In the second lesion, both brain hemispheres were removed from the residual CNS. The remaining isolated SEZ was capable of generating rhythmic motor patterns in all three nerves. These data support the view that for all three motor patterns the CPG is located in the SEZ of the larval CNS. However, rhythm analysis of the patterns showed a severe decrease in cycle frequency of all motor patterns (Fig 6B, 2. Lesion), pointing to the importance of higher brain center inputs for adequate modulation of the CPG. The third lesion, in which the isolated SEZ was bisected along the longitudinal body axis, resulted in long lasting tonic activity of the neuronal units in all nerves (Fig 6B, 3. Lesion).
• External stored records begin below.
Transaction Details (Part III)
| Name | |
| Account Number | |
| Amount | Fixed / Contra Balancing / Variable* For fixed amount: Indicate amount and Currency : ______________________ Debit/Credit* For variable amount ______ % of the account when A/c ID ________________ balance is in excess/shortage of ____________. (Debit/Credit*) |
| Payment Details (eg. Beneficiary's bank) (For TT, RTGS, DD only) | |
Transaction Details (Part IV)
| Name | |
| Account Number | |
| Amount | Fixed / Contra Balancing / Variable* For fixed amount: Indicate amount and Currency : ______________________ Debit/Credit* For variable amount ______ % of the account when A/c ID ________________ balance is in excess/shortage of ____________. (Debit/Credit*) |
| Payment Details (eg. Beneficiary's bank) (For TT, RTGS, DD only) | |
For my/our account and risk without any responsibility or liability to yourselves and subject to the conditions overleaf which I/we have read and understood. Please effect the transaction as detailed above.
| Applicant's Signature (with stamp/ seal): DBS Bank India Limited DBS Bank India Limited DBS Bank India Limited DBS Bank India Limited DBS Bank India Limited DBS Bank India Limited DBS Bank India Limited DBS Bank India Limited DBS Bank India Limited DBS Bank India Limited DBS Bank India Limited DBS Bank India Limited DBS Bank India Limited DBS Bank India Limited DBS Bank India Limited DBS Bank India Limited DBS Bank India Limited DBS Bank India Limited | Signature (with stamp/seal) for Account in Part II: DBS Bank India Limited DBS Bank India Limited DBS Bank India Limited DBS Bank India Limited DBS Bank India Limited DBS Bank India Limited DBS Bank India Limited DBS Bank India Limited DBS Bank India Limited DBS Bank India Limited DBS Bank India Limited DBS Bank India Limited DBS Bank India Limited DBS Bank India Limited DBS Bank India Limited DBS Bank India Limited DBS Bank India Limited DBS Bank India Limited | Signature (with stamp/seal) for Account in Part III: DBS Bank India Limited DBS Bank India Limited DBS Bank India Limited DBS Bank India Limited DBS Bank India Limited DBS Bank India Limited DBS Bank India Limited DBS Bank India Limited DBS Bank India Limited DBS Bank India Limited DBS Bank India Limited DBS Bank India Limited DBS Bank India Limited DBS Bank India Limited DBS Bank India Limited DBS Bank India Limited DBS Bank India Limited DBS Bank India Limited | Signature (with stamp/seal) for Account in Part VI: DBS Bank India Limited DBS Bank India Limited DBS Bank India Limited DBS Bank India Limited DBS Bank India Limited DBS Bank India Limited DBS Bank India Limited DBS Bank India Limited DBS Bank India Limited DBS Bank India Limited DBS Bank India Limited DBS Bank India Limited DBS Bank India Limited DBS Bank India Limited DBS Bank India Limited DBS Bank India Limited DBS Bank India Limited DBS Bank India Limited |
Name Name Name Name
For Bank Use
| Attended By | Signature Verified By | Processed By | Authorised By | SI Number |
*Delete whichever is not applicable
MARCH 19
Example of lesions performed for extracellular recordings is shown for the AN in S2 Fig. Taken together the lesion experiments indicate that the CPGs for feeding rhythm generation are localized in the SEZ (Fig 6D).
Discussion
Feeding motor neurons in the SEZ
Fundamental component of any motor system are the motor neurons that innervate the effector muscles. Our findings fill a crucial gap in knowledge by characterizing the motor neurons of the Drosophila larval feeding motor system. Cell bodies of the glutamatergic neurons that project through the three major pharyngeal nerves form spatially distinct clusters in the SEZ. Glutamatergic neurons projecting through the AN (which innervates the pharyngeal muscles) form a tight cluster of up to 11 cells. Additional cells, which do not colocalize with glutamatergic cells labelled by the OK371-Gal4 line could be visualized with retrograde filling of the AN. These are likely serotonergic cells, which are located close to the CDM motor neuron cluster as previously shown [28,29]. Neurons projecting through the MN (innervates the mouth hook muscles) form a more loosely organized cluster of 9 cells colocalizing with OK371-Gal4. No additional cells were labelled using retrograde fillings of the nerve. This indicates that neurons projecting out of the CNS via the MN are exclusively glutamatergic. Some of these may correspond to those identified by dye filling or lacZ enhancer trap staining of one of the pharyngeal nerves [27,30]. For the PaN (innervates muscles enabling head tilting), two glutamatergic neurons were found. Two additional neurons were labelled using retrograde filling. These neurons correspond to the two Hugin positive neurons on each side of the CNS that project out of the PaN. This is also consistent with two neuronal motor units described for PaN nerve recordings [17].
The identification of the motor neurons also enabled the monitoring of neuronal activity by calcium imaging analysis for one of these, the AN. This revealed that the rhythmic activity of the glutamatergic axonal projections and the rhythmic activity of the corresponding cell clusters in the SEZ are coincident. In addition, correlation of calcium imaging with electrophysiological recordings provides strong indication that the rhythmically active cells represent the respective motor neurons innervating the feeding muscles. A further notable feature of the AN is that its motor neurons innervate the CDM both ipsi- and contra-laterally. This might assure that the bilateral parts of the CDM operate in unison, a feature that would facilitate food intake.
Feeding CPGs
A core element of behavior is built up of stereotypical repetitive movements controlled by CPGs which are embedded into a complex network of higher order neural circuits [31]. The cellular components that comprise a CPG have been characterized only in a few cases. For invertebrates, this includes the stomatogastric nervous system in crabs [32], food intake in Lymnaea [33], and locomotion in leech [34,35]. For vertebrates, only single components of CPGs have been described functionally [36,37].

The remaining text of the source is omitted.